Infection through contact with faeces

A case was reported in 1994 of a 75 year-old woman who had tested HIV–positive shortly after the death of her son from AIDS. Her husband tested HIV–negative and she denied any other risk factors for HIV infection. She had nursed her son for approximately six weeks before his death and had on occasion failed to wear gloves when dealing with bodily wastes. Her son had suffered occasional episodes of gastrointestinal bleeding and gingivitis; it is speculated that the mother could have come into contact with infected blood through small cuts on her hands (MMWR Report).

Child infected through household contact with mother

One case has been reported in which a child appears to have been infected through contact with his mother's ulcerated skin. The child had weeping skin rashes too, and it is speculated that the child may have contracted HIV as a result of close contact with his mother (MMWR Report).

Sharing razors, injecting equipment or unsafe sex

A final example should serve as a caution when examining unusual modes of transmission. A young man (Brother 1) who tested negative for HIV antibodies in 1989 and subsequently received only heat treated high purity Factor VIII had seroconverted by January 1992. His CD4 count had declined from 1,102 to 846/500 between 1985 and 1987, and had declined to 120–70 in 1992.

His brother (Brother 2) had tested positive for HIV antibodies in 1985, and had reported a possible seroconversion illness in 1983. His CD4 count ranged from 400 to 550 cells/mm3 between 1987 and 1991 to 110 cells/mm3 in 1992.

Nucleotide sequencing as used in the case of the two children discussed under Fighting between children above showed a strong similarity between viral isolates of Brother 1 and Brother 2. This finding suggests that the virus was transmitted from one to the other. If both brothers had been infected through Factor VIII infusions, researchers would expect to see significant differences in the virus strains carried by the two brothers. This evidence suggests that the brother who had seroconverted by 1992 had not been suffering from a long period of `silent' infection.

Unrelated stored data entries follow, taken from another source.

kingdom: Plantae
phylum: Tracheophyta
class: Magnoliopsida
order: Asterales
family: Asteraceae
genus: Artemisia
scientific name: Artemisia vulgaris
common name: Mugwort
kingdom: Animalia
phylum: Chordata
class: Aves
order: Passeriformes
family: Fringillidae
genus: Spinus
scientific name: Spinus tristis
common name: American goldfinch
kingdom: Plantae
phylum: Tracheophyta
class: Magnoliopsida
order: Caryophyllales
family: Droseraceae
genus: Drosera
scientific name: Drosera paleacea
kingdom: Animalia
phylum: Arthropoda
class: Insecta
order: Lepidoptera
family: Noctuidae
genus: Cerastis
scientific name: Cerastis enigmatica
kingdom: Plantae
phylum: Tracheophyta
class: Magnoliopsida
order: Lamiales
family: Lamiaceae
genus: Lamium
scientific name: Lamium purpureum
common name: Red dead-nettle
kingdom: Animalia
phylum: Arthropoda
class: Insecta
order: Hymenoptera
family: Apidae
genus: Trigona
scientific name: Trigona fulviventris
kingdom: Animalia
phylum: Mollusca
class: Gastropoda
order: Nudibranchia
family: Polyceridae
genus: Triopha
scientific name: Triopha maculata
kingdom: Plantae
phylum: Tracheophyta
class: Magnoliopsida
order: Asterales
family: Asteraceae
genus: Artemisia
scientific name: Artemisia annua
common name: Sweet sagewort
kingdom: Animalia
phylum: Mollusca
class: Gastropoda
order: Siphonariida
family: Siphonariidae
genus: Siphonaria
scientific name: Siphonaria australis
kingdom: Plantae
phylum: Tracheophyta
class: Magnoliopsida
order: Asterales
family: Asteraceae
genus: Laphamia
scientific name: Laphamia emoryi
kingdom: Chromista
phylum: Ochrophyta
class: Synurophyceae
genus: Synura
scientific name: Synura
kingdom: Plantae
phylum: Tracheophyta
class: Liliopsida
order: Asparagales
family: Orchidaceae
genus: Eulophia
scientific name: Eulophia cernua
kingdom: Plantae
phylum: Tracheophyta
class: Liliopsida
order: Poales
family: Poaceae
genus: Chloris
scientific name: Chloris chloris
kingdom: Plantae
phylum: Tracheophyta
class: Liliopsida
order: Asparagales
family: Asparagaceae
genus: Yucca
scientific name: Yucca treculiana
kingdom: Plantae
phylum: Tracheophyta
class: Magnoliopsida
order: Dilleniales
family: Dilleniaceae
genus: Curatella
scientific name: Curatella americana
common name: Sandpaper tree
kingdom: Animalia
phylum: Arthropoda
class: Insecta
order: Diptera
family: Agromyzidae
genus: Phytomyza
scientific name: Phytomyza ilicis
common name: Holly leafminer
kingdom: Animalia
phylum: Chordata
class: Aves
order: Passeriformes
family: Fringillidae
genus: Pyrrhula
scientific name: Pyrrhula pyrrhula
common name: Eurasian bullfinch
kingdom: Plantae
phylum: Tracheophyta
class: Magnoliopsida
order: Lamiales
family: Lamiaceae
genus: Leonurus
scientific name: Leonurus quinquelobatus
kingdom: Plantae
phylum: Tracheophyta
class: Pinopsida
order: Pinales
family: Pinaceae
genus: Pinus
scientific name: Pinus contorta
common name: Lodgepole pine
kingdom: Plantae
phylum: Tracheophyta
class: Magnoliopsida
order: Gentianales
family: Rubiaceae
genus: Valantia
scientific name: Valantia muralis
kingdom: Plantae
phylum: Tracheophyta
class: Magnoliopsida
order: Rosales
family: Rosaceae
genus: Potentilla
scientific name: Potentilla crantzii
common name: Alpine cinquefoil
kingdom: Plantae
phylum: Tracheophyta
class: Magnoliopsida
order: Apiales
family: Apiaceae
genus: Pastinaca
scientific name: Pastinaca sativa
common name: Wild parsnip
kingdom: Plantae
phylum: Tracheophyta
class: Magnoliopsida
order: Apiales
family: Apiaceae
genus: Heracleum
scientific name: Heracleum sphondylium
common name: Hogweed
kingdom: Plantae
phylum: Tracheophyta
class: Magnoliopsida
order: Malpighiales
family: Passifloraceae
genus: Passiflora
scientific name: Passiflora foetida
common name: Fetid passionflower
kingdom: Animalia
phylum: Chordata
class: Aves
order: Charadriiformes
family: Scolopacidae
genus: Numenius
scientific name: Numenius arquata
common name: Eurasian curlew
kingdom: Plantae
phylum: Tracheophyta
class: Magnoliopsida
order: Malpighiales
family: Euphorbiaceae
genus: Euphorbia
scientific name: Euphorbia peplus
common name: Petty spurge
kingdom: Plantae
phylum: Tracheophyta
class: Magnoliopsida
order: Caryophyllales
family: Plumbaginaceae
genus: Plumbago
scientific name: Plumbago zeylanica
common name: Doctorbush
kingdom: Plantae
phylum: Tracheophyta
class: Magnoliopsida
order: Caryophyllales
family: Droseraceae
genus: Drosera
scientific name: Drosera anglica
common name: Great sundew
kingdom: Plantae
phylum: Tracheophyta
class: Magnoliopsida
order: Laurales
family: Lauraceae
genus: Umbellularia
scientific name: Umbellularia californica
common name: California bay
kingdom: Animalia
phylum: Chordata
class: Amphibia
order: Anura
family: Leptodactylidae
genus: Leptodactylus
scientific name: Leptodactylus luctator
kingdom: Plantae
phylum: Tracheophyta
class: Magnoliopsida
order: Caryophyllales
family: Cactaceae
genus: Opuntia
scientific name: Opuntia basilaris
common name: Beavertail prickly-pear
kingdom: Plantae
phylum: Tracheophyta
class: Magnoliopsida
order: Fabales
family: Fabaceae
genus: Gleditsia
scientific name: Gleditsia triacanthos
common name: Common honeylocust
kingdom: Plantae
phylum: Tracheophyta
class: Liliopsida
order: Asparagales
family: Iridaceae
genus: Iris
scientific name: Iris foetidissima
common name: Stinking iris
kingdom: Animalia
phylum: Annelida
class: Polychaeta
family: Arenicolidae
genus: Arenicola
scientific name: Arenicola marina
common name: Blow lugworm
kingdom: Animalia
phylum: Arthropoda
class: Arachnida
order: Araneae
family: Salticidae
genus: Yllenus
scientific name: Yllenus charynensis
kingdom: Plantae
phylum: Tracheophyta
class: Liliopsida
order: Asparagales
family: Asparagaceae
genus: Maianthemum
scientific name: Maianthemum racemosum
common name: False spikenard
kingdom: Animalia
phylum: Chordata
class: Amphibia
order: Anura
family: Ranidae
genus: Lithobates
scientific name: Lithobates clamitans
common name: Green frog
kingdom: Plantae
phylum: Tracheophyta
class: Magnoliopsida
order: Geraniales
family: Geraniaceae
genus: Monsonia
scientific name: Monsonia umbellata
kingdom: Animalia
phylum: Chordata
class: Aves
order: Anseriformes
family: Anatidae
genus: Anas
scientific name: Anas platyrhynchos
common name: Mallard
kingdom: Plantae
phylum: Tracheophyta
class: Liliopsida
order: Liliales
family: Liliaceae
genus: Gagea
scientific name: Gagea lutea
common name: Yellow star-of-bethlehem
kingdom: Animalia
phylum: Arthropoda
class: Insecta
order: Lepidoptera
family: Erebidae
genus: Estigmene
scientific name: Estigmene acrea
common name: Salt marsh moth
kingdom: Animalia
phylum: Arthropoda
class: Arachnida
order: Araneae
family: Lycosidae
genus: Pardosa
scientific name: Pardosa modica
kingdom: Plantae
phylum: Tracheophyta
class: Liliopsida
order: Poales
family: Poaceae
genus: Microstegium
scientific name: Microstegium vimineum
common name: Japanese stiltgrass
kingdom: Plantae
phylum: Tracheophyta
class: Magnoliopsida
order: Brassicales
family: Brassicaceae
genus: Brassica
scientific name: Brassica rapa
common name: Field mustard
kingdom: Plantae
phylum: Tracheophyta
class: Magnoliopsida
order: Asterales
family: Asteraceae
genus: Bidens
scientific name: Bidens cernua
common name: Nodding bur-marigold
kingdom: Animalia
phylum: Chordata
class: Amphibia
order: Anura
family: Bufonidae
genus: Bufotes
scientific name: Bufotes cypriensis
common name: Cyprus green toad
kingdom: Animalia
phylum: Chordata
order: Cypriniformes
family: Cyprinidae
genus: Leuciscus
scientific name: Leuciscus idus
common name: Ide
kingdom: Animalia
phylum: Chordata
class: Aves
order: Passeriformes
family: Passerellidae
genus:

Information on the route of transmission relies on self–report; the only means of transmission is said to be the sharing of a razor in 1988, over a year before the last negative test of Brother 2. Brother 2 was transfused with six units of red blood cells from seronegative donors during 1989 and 1990.

Discussion following the presentation of this report at the December 1993 First National Conference on Human Retroviruses and Related Infections centred on the possibility that the brothers had shared injecting equipment in order to self–administer Factor VIII.

The journal report evades the question of whether the virus might have been transmitted through sexual contact between the two brothers, but does note that the brothers routinely shared a bed during the period when seroconversion might have occurred (Brownstein). Transmission through the sharing of injecting equipment or sexual contact is more plausible than through the sharing of a razor.